Dataset entries:
- - - - -

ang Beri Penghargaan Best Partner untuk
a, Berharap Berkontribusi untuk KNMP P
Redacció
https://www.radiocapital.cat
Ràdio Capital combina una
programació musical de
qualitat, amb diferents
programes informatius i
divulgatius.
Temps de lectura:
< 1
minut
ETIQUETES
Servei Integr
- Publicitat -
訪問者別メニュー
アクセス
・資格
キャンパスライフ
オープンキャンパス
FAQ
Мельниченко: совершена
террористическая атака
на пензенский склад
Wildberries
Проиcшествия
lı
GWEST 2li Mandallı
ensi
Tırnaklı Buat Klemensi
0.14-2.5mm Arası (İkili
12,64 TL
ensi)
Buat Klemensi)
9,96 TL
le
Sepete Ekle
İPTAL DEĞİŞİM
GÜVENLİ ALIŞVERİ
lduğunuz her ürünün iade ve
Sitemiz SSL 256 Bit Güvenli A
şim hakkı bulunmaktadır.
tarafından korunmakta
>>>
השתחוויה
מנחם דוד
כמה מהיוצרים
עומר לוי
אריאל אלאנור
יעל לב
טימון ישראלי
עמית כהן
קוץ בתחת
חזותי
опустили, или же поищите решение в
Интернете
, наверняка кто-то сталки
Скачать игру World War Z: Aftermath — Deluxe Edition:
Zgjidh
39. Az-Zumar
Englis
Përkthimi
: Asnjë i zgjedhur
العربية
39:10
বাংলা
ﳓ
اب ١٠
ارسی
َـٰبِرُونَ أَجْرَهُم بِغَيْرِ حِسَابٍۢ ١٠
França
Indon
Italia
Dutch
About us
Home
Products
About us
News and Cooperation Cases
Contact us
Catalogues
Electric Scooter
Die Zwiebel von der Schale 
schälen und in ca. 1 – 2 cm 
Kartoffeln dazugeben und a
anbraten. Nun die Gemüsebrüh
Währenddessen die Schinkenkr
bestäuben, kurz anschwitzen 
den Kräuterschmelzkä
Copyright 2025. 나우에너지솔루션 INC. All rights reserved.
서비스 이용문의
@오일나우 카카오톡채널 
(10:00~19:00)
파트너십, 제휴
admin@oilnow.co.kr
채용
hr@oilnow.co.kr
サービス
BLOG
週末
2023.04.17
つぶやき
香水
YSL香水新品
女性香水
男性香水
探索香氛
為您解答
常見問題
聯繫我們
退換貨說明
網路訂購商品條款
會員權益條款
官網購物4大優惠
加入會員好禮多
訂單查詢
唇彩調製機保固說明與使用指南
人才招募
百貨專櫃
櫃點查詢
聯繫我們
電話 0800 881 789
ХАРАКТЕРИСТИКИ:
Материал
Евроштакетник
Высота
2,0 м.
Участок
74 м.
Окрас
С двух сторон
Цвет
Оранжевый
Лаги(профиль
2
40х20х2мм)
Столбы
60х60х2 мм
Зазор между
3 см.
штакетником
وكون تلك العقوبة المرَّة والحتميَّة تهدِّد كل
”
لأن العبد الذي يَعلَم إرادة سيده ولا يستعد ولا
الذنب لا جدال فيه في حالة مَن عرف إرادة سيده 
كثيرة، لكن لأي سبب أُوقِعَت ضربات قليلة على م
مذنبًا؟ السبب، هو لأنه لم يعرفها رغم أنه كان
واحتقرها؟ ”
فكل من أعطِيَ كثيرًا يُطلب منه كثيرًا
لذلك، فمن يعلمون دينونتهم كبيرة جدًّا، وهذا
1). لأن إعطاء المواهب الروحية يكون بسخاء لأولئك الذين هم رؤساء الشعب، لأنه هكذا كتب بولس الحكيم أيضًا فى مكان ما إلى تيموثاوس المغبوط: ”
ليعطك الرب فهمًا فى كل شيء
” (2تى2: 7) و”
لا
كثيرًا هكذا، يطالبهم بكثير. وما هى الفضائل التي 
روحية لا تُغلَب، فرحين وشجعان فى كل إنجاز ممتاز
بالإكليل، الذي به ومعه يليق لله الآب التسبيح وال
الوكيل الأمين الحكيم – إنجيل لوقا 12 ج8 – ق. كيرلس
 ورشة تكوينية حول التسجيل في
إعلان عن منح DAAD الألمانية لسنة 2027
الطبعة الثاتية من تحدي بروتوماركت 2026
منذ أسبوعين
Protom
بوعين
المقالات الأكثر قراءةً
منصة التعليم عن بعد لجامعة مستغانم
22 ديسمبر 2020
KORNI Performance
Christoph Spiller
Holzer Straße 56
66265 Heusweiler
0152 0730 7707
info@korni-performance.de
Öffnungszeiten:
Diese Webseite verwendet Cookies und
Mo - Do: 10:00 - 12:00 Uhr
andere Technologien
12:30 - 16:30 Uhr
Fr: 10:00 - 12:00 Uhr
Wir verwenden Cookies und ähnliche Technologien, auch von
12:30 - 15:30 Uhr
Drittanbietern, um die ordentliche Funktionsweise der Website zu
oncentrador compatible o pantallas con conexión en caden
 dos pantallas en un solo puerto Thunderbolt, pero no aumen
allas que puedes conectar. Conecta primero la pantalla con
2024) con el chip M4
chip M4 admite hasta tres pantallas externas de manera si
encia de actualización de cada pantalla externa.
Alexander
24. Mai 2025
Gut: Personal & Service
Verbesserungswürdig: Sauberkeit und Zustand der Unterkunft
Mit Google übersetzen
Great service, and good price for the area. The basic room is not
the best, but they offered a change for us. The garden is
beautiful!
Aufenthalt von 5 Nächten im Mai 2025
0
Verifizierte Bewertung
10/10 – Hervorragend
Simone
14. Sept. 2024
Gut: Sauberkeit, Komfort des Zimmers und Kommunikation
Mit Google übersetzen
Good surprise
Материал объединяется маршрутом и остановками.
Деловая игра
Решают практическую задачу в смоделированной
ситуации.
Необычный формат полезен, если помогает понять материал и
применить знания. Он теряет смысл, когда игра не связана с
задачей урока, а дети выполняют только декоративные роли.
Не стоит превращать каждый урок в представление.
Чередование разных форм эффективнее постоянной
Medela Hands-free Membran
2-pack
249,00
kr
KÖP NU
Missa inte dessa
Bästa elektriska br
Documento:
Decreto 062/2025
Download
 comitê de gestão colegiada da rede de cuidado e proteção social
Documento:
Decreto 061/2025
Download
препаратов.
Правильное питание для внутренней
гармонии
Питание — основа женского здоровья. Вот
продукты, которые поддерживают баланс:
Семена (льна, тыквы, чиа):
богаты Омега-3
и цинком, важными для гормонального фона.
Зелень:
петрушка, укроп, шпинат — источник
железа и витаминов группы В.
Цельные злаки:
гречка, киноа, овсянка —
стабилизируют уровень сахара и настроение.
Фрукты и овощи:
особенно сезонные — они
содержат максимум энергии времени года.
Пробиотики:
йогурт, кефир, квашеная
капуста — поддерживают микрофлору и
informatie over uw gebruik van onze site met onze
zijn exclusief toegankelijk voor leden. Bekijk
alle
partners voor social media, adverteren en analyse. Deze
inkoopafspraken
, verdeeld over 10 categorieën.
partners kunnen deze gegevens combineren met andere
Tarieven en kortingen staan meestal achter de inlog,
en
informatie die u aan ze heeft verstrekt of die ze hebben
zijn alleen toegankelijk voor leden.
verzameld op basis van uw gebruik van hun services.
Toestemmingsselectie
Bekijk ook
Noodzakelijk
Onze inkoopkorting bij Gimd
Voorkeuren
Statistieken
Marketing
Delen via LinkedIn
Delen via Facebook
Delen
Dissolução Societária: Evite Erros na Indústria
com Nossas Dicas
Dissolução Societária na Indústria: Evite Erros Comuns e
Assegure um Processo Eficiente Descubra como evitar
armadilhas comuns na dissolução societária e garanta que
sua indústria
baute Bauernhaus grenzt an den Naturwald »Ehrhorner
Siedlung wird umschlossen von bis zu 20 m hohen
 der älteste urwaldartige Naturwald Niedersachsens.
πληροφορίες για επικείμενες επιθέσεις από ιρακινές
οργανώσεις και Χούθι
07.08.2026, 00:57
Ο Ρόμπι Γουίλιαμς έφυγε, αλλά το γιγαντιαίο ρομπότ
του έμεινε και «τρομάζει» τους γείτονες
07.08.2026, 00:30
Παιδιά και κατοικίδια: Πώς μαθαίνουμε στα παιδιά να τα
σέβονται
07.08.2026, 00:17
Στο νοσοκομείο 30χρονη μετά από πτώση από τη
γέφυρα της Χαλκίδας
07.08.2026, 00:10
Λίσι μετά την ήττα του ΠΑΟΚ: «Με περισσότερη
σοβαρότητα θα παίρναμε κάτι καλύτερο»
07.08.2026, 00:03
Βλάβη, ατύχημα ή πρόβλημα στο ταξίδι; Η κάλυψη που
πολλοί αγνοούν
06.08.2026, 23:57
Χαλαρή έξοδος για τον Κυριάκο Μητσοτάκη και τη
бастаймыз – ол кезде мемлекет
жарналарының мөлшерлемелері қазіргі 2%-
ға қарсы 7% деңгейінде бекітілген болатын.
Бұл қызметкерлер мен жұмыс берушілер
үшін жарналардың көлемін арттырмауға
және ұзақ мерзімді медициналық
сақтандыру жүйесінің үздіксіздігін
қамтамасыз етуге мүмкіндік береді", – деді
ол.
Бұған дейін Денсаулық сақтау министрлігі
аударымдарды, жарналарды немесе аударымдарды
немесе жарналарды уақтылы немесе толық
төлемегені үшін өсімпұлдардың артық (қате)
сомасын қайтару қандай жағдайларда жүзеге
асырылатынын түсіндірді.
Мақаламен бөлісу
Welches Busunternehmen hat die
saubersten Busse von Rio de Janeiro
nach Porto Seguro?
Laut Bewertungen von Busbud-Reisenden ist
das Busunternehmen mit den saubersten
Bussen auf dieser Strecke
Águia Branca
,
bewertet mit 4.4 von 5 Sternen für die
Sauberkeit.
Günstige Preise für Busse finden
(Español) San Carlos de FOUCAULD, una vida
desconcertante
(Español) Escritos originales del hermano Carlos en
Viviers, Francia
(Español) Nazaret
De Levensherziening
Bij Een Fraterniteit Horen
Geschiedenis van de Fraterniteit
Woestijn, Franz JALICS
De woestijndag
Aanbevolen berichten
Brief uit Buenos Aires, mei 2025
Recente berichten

- - - - -

(Your instructions): Copy the records from the beginning through the line with "Wildberries", swapping "Publicitat" for "Anuncis" and keeping everything else the same.

(Answer box):
ang Beri Penghargaan Best Partner untuk
a, Berharap Berkontribusi untuk KNMP P
Redacció
https://www.radiocapital.cat
Ràdio Capital combina una
programació musical de
qualitat, amb diferents
programes informatius i
divulgatius.
Temps de lectura:
< 1
minut
ETIQUETES
Servei Integr
- Anuncis -
訪問者別メニュー
アクセス
・資格
キャンパスライフ
オープンキャンパス
FAQ
Мельниченко: совершена
террористическая атака
на пензенский склад
Wildberries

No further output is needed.